Am I the only one who doesn’t have a clue about One Direction? It seems that they simply appeared from nowhere. For about a week they dominated the media, including high brow broadsheet newspapers and every breakfast TV show on the air.

As a good columnist, I’ve done my research. One Direction is the latest boyband from somewhere overseas and every member is named Liam (pronounced “Lame”). They are also definitive proof that human cloning is underway.

I’ve had a listen to their debut album and as far as pop songs go, it’s completely inoffensive. The tunes are well written and catchy enough, although that’s more of a credit to the songwriters and auto-tune than the performers. The voices are nothing special but they blend together nicely.

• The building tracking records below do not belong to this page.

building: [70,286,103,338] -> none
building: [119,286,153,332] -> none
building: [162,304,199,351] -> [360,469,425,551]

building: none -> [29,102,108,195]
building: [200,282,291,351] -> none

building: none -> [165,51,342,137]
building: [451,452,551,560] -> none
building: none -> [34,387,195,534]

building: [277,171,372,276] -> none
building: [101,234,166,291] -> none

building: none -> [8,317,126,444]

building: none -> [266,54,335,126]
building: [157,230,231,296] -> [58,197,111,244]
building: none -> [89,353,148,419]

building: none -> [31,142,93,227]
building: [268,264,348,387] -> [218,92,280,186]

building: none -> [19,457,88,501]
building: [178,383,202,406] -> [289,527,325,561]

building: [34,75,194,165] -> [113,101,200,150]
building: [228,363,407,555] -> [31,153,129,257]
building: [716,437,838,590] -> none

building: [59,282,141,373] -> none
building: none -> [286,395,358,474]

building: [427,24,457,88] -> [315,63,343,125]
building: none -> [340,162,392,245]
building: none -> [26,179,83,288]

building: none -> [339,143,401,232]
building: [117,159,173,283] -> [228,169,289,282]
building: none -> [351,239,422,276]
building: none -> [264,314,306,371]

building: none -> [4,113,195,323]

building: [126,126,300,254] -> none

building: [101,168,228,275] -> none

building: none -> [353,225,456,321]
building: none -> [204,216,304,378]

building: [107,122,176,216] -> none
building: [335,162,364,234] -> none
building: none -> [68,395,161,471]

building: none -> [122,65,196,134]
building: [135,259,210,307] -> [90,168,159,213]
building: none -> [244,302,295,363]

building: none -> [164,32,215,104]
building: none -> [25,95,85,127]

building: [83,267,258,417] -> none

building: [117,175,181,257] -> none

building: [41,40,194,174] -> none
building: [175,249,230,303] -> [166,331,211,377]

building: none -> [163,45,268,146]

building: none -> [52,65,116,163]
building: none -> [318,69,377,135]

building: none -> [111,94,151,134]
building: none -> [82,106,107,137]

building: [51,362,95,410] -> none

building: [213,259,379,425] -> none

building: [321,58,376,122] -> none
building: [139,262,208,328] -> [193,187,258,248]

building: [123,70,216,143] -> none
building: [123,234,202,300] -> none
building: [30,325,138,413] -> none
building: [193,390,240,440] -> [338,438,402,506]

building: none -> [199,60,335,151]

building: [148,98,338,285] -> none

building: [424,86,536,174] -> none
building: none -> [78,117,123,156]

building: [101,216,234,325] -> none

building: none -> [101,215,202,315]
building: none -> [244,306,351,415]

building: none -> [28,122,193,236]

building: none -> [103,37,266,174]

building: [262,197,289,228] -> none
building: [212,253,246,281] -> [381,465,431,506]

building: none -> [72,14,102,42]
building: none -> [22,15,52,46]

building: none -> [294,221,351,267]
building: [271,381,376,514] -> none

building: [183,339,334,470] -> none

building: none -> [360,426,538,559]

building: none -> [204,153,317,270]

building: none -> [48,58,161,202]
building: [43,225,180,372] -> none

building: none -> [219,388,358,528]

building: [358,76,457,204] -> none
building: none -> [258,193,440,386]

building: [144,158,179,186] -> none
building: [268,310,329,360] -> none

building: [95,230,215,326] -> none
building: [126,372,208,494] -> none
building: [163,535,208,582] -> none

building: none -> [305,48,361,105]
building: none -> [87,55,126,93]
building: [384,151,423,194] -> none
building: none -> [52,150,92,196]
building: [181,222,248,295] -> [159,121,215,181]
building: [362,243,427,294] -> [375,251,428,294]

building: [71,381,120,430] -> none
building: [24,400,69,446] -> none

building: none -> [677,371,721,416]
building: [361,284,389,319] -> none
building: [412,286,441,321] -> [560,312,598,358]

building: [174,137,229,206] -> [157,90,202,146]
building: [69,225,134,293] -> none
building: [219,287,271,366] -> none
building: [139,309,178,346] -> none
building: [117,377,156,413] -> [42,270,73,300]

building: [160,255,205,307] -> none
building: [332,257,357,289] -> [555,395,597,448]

The album cover and title puzzle me though. The picture on the sleeve shows the Liams all fresh faced and smiling, but the name of the record is Up All Night. I wish I looked like them when I’ve been up all night. I think a more appropriate album title for the cover art would be It’s Almost Recess.

On a recent trip to Sydney, I was shocked to come across the One Direction Official Merchandise Store in Pitt Street. Teenage girls were lining out the door to purchase t-shirts, shopping bags and badges adorned with the mugs of the Liams. You could even buy the complete doll set of the group for $200. I’m sure the store is a nice little earner for someone, probably One Direction’s manager. As far as I’m concerned, it would have been much more efficient to simply erect a big sign in front of the shop saying, “Attention teenyboppers, please drop your parents’ hard earned cash here.”

Apparently tickets for One Direction’s upcoming Australian arena tour have been selling like there’s no tomorrow. Most of the concerts are sold out and tickets have been appearing on ebay with huge mark-ups. If you are lucky enough to have acquired tickets, my advice is to sell, sell, sell. You see, the concert tour is scheduled for September 2013. That’s right, sixteen months from now.

Having survived the musical fads that were New Kids on the Block, Hanson, Backstreet Boys, Girlfriend, Bros, Milli Vanilli, Spice Girls, B*Witched and Daryl Somers, I’m pretty sure that the average peak popularity of these groups is less than a year. I did manage to avoid Bieber fever because I got vaccinated.

Whoever is pulling the strings on One Direction’s marketing is a genius. Make a fortune selling tickets now for concerts so far ahead in the future that it’s most likely that fans would have moved on to the next big thing by then. Trust me girls, list your precious tickets on ebay now because you’ll probably be giving them away next year. Use your profits to buy shares in a boyband marketing company.

It won’t be so bad for the Liams when One Direction inevitably fade into obscurity. They’ll still be young enough to go back and finish school. Primary school, that is.